(Directive a)
In the article abstract on bias correction for chemical transport models, what city was the hybrid forecast system tested in?

(Document extract)
Machine learning based bias correction for numerical chemical transport models

Journal article (2021) - Min Xu, Jianbing Jin, Guoqiang Wang, Arjo Segers, Tuo Deng, Hai Xiang Lin

Air quality warning and forecasting systems are usually based on numerical chemical transport models (CTMs). Those dynamic models perform predictions by simulating the life cycles of the atmospheric components, including emission, transport and removal. However, the accuracy of these CTMs are still limited because of many imperfections, e.g., uncertainties in the input sources such as emission inventories, wind fields, boundary conditions, as well as insufficient knowledge about the atmospheric dynamics themselves. All these will mislead the CTM prediction constantly, or in a systematic way. In this paper, an approach based on machine learning is applied to predict model bias in the CTM. It is then combined with the CTM for formulating a hybrid forecast system. To our knowledge, it is the first time that machine learning methods are used in this way. The hybrid system is tested on the fine particular matter (PM_2.5) prediction in Shanghai, China. The results showed that machine learning can be an effective tool to improve the accuracy of CTM prediction. In case of short term PM_2.5 forecast (forecast length less than 12 h), statistical metrics of the root mean square error, mean absolute error, mean absolute percentage error as well as the air quality rank predicted accuracy all show the forecast skill is remarkably improved; while for long term prediction, improvement is not ensured. ...

(Directive b)
Substitute "EVENTS" for "CALENDAR" in the saved entries, starting with the line that contains "St. Andrew's Presbyterian" and going on through the end of the entries, and change nothing else. Give back only those lines, without the pictures.

Saved entries:

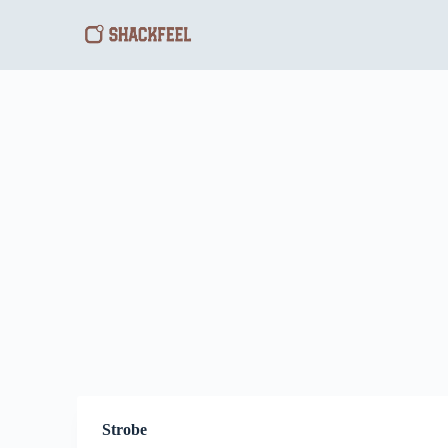
S
k
i
p
t
o
c
o
n
t
e
n
t
Strobe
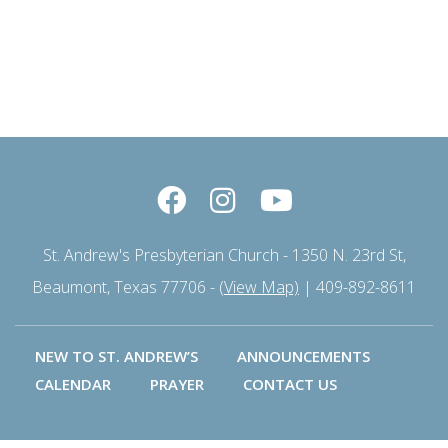
St. Andrew's Presbyterian Church - 1350 N. 23rd St,
Beaumont, Texas 77706 -
(View Map)
| 409-892-8611
NEW TO ST. ANDREW’S
ANNOUNCEMENTS
CALENDAR
PRAYER
CONTACT US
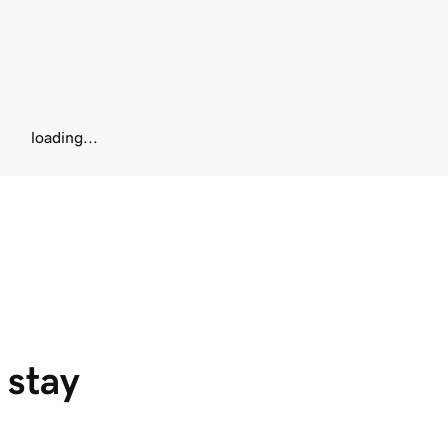
loading...
 stay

(Reply a)
Shanghai, China.

(Reply b)
St. Andrew's Presbyterian Church - 1350 N. 23rd St,
Beaumont, Texas 77706 -
(View Map)
| 409-892-8611
NEW TO ST. ANDREW’S
ANNOUNCEMENTS
EVENTS
PRAYER
CONTACT US
loading...
 stay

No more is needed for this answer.